The Beyond Review

By | Wednesday, August 23, 2023 Leave a Comment
Last year, Amulet Books released Jason Shiga's Leviathan as the first in a line of "adventure game comics." It's kind of a Choose-Your-Own-Adventure style book, using storytelling techniques that Shiga first highlighted in Meanwhile... but it feels a little closer to those point-and-click computer games from the '80s and '90s. I reviewed the book back here. The second book in the series, The Beyond, came out this week.

The first thing to mention is that, despite being part of the same series, The Beyond is very much NOT a sequel. It's got a very different story, different characters, and even the storytelling structure is different here. So you can read this completely irrespective of any of your familiarity with Shiga's other work. The first page has a quick set of instructions, and then the reader is off to follow/direct the story of Mario Rivera.

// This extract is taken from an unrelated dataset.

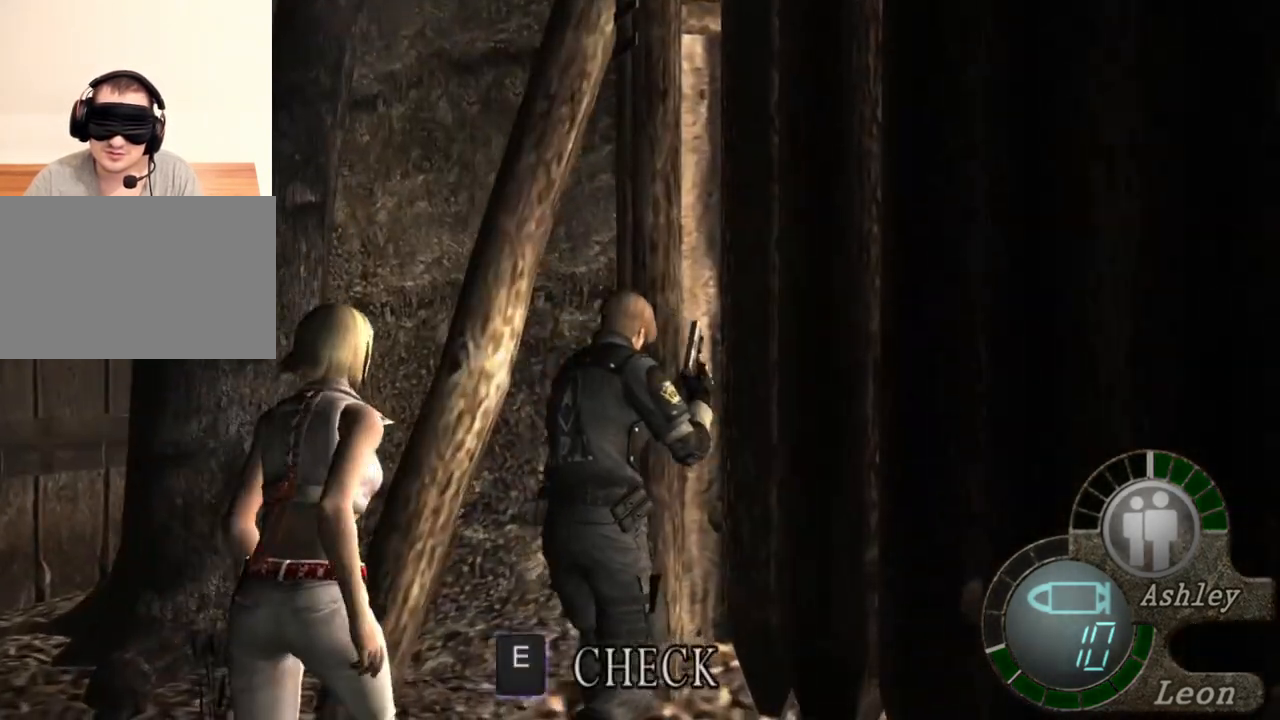
{"keys": ["shift", "w"], "mouse": [], "events": []}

The basic techniques of guiding a reader from one scene to the next will be familiar to those who've read Leviathan. The technical mechanics of The Beyond are the same, but interestingly, the book has a very different feel to it in terms of its structure. Whereas Leviathan felt like a game, The Beyond was very much more a story. There were some puzzle aspects to it but, while at least one "puzzle" was integral to finishing that particular storyline, it felt less like a puzzle and more just like a clever storytelling trick. Albeit one that did feel to me like it was more challenging to sort out than any of the actual puzzles from Leviathan. I suppose you might say the newer book had fewer actual puzzles, but more complicated ones? There are more endings here, so I suspect that lends itself to being further away from the game aspect of the first book -- the reader doesn't feel as directed as to what they're trying to achieve here compared to before.

What I find interesting with Shiga's work is that it honestly doesn't strike me as especially commercially viable, but rather that he's experimenting with the form of comics and the different types of stories he can tell using this Choose-Your-Own-Adventure technique he's developed. It's not just, "here's a story with a bunch of different endings" but "hey, everybody, you can use this technique to tell a story this way, or that way, or..." As I think on it, it's almost as if the books are directed more to comic professionals to give them ideas on how they can present their own stories, and it's just wrapped up in a package that is being sold to kids. (Amulet Books is broadly directed towards "young adults and middle-grade readers" by their own admission.)

I'm sure the stated audience here would enjoy The Beyond well enough and it's certainly more re-readable than Leviathan, but I think creators will get more out of reading both of these books and thinking about what Shiga is doing. Using them as examples of what you can do with comics that 99% of the creators out there aren't doing.

Oh, also, there are pirates in this book -- you can't go wrong with pirates!